My question for everyone on this same topic is about the aeration of the roots. I'm using a homemade plastic bin with lid that I cut out holes in the top of to set the pots in. My initial concern was keeping the light out away from the roots and water, but now I'm concerned whether I have enough air getting to the roots. The pots are 5"width by 6" deep with 1/4" holes on the bottom and 1/8" holes all along the sides. Medium is about 1.5" of hydrotone clay on the bottom, about a 20/80 hydro clay/perlite mix for most of it, and then another layer of 1" or so hydroton clay on the top to help weigh the pot and perlite down. (btw, I've had no issues with the perlite being messy or floating w/this setup.) SO since my flood tray is for the most part "sealed shut"..probably doesn't get a lot of air circulating in there.

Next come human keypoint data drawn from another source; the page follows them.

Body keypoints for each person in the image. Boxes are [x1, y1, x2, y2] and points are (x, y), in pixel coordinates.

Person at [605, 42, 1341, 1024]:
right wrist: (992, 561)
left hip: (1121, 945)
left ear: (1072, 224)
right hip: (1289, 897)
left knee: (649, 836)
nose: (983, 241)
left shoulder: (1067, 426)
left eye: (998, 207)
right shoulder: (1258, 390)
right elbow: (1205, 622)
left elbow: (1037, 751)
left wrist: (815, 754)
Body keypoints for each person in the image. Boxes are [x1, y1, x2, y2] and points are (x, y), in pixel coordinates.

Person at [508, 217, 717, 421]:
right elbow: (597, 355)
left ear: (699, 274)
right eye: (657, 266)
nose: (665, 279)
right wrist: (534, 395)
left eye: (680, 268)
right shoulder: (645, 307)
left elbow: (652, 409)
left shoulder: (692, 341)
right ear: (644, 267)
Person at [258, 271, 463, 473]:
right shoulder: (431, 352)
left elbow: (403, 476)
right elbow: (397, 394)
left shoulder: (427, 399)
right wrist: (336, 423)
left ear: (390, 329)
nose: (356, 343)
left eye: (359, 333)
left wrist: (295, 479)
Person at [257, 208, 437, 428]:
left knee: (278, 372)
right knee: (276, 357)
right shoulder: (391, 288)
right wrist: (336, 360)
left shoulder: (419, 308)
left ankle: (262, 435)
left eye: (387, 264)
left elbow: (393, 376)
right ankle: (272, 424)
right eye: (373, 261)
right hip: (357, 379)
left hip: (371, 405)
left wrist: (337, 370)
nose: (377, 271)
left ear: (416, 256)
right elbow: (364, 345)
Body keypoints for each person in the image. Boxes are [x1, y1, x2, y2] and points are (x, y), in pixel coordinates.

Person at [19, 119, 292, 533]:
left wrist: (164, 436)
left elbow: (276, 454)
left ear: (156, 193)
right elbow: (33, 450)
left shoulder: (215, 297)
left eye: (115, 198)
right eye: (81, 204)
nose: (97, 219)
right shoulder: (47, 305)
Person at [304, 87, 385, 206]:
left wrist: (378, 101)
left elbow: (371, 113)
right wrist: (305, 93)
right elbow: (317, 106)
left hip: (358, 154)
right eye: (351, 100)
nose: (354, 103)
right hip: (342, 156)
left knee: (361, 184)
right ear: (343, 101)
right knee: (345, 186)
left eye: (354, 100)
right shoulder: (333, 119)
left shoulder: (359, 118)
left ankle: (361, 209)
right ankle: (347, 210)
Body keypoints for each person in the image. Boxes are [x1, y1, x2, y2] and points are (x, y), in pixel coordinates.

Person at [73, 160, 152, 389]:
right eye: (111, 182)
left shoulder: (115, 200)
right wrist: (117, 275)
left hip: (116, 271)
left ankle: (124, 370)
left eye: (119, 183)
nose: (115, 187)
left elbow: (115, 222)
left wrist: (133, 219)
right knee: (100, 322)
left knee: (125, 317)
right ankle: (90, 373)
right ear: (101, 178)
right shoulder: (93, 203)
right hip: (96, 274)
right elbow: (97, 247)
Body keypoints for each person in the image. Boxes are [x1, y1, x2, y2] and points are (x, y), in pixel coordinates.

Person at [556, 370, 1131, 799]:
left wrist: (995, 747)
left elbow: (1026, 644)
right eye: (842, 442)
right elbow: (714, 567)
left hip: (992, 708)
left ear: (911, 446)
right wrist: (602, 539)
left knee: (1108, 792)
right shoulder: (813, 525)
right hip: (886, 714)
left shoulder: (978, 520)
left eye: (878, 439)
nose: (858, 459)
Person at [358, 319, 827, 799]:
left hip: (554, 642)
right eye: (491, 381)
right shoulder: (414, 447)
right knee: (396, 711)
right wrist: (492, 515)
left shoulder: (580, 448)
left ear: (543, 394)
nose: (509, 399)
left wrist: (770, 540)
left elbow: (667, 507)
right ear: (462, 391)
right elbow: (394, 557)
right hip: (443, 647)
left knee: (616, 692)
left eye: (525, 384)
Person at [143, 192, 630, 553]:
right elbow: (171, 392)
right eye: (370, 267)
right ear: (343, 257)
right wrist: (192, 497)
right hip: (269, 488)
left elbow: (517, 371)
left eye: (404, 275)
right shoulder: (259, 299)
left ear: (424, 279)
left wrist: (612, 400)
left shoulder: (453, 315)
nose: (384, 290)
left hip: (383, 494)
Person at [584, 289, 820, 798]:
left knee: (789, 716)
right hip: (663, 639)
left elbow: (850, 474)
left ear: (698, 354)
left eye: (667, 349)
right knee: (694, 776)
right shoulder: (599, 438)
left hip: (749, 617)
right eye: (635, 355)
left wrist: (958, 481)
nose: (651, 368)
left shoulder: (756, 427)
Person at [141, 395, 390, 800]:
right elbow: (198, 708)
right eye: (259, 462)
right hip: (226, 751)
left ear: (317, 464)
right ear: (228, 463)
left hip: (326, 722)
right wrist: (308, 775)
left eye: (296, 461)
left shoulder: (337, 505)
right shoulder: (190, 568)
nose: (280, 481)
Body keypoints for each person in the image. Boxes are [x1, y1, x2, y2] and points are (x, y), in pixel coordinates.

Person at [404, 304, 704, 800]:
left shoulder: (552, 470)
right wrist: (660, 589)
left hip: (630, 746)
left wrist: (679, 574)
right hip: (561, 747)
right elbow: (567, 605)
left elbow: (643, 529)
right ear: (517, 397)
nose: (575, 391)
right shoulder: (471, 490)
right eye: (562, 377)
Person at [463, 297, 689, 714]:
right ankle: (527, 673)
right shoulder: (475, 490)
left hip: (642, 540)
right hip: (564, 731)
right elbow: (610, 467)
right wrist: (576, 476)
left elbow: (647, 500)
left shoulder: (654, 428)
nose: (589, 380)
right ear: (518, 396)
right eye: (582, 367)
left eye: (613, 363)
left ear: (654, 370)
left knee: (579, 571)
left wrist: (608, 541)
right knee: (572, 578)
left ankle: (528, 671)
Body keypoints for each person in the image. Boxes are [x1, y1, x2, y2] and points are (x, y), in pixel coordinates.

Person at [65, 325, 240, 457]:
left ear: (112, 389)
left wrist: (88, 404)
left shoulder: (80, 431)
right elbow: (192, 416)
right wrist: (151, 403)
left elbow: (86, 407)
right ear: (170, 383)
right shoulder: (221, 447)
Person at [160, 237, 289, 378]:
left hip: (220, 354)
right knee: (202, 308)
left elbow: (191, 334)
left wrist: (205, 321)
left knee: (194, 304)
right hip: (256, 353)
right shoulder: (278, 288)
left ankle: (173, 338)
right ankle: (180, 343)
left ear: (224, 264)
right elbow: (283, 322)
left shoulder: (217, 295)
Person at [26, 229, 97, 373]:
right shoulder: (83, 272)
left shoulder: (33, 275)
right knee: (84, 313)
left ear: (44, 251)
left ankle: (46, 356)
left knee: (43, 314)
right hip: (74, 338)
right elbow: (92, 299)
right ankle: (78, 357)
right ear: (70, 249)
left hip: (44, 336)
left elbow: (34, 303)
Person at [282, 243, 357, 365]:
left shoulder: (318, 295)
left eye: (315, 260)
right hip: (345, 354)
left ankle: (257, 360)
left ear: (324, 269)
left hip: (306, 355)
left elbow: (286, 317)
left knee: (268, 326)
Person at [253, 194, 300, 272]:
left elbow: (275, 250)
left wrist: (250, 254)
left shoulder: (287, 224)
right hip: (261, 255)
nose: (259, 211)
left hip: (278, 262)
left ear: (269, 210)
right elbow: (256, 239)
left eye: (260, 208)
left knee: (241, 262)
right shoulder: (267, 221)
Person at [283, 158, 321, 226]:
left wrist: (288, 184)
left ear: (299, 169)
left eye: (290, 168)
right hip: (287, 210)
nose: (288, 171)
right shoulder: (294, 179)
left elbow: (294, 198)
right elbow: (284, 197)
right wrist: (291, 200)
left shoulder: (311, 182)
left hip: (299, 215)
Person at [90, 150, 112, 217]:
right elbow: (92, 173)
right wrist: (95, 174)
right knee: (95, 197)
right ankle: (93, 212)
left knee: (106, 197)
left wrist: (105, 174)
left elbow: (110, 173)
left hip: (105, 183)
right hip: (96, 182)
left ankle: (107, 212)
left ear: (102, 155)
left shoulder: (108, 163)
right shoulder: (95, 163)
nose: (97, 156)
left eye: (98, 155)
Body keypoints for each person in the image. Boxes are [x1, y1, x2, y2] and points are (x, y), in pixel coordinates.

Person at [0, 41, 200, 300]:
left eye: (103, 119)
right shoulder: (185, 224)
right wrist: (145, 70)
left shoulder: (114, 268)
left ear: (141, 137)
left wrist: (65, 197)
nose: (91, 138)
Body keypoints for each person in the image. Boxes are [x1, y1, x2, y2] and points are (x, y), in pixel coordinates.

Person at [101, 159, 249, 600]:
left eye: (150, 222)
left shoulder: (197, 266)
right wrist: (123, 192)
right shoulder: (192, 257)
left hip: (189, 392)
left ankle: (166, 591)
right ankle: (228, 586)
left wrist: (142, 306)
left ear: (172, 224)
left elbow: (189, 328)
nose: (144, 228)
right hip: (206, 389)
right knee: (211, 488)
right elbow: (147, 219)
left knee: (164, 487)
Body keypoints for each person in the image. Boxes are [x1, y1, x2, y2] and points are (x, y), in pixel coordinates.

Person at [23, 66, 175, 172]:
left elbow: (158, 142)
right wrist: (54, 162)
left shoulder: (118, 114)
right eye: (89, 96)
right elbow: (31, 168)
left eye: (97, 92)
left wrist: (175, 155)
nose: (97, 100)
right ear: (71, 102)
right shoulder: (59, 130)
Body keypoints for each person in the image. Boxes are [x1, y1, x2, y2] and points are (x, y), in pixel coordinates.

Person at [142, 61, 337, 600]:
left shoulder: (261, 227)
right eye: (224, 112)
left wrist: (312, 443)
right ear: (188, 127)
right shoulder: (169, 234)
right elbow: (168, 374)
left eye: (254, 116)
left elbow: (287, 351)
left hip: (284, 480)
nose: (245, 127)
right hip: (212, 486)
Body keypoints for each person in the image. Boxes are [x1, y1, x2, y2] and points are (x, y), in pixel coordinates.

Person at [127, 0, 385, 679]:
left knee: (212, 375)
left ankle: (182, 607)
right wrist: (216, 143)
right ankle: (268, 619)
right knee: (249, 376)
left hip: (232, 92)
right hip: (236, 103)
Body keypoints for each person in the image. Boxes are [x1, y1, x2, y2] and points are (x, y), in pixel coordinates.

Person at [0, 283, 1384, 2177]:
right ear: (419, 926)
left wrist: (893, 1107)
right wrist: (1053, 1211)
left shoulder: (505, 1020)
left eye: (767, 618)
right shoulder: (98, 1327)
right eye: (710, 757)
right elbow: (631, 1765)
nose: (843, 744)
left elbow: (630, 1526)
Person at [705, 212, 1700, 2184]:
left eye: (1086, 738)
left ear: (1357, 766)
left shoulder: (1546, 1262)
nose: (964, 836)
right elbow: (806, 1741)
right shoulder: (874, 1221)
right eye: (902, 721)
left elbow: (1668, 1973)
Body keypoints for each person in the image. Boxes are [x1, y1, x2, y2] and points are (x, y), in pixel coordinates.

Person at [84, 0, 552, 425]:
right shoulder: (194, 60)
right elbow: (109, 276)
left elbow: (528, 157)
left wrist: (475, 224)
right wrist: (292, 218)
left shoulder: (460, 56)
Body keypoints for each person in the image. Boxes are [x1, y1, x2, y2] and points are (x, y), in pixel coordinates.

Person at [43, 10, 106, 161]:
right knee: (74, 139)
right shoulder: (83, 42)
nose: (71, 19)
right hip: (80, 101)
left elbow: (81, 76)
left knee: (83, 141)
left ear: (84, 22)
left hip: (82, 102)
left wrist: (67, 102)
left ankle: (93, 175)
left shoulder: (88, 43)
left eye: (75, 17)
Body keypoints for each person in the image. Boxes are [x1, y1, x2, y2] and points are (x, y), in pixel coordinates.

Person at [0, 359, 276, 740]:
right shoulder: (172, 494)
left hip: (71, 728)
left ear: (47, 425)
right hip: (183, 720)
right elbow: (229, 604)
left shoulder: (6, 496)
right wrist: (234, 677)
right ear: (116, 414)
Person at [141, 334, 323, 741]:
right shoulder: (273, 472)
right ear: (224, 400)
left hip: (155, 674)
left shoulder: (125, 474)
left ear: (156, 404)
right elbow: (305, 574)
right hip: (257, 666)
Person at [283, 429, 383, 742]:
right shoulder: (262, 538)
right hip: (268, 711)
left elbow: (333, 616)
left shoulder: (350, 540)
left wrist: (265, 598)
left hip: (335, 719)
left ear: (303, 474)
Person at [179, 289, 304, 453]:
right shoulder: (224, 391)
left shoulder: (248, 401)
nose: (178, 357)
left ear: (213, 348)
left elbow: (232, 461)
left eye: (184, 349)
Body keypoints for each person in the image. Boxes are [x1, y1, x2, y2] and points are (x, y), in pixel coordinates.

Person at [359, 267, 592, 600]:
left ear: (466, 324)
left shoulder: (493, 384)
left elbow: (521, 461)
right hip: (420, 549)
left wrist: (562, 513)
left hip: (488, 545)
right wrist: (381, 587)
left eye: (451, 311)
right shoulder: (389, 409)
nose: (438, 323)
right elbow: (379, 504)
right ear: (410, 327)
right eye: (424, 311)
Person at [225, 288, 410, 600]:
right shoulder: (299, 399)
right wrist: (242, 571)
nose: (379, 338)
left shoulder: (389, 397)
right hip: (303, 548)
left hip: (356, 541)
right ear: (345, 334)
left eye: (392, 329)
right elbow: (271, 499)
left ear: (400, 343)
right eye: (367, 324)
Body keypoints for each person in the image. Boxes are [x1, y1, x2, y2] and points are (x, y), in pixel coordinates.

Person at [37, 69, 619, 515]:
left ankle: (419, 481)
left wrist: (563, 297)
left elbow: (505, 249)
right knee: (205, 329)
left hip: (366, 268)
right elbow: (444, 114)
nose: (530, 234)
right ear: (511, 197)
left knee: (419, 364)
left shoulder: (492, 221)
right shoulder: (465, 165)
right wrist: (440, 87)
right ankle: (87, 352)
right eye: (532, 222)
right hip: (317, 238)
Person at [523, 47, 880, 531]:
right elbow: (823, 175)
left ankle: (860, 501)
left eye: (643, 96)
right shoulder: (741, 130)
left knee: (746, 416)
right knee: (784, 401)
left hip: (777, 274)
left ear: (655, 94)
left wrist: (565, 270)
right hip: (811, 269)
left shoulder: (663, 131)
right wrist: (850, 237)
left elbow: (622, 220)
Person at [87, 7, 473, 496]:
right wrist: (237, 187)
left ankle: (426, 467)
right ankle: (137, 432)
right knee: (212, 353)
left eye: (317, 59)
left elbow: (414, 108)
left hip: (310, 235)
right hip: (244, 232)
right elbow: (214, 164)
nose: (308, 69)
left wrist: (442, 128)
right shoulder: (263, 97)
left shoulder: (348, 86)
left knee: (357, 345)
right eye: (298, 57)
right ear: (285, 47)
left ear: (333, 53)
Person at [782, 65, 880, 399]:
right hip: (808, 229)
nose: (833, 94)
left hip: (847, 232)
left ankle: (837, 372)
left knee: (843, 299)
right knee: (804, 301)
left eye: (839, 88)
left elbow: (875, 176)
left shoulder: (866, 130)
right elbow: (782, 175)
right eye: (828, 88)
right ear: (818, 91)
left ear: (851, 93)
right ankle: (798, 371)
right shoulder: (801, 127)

Do you think the flooding (about 80% of the tray) pushes the old air out, and the drain sucks in enough fresh air? I've been running 6x a day every 4 hours, seems to be just about right for the perlite/clay mix.


----------



## drolove (Jul 29, 2012)

you can use perlite but its hard to keep it in its containers


----------



## Moebius (Jul 29, 2012)

Ive seen some videos recently of a substrate called MAPITO. Looks easier to work with than Perlite, especially in a flood system. I'm trying it from next week.


----------



## justhavinago86 (May 15, 2013)

that will work in a dwc but not very effective just use hydroton balls if your gonna go soilless perlite won't give enough stabiltiy on its own


----------



## justhavinago86 (May 15, 2013)

mydogisaburnout said:


> View attachment 2129488
> This is what I was talking about


yeah but why do u have soil in the rest of them


----------



## alrachid (May 15, 2013)

Hmm, I wasn't aware you could use perlite as a medium. After doing a little bit of research on it, it seems like a fine medium, although you could definitely have something better but perlite is generally pretty cheap.


----------



## blacksun (May 15, 2013)

justhavinago86 said:


> if your gonna go soilless perlite won't give enough stabiltiy on its own


Um...no?

I just harvested 20 ounces off a single plant, under a 600w, that had a 3" diameter stalk, in a 5gal filled with only perlite.

It had plenty of stability on it's own.


----------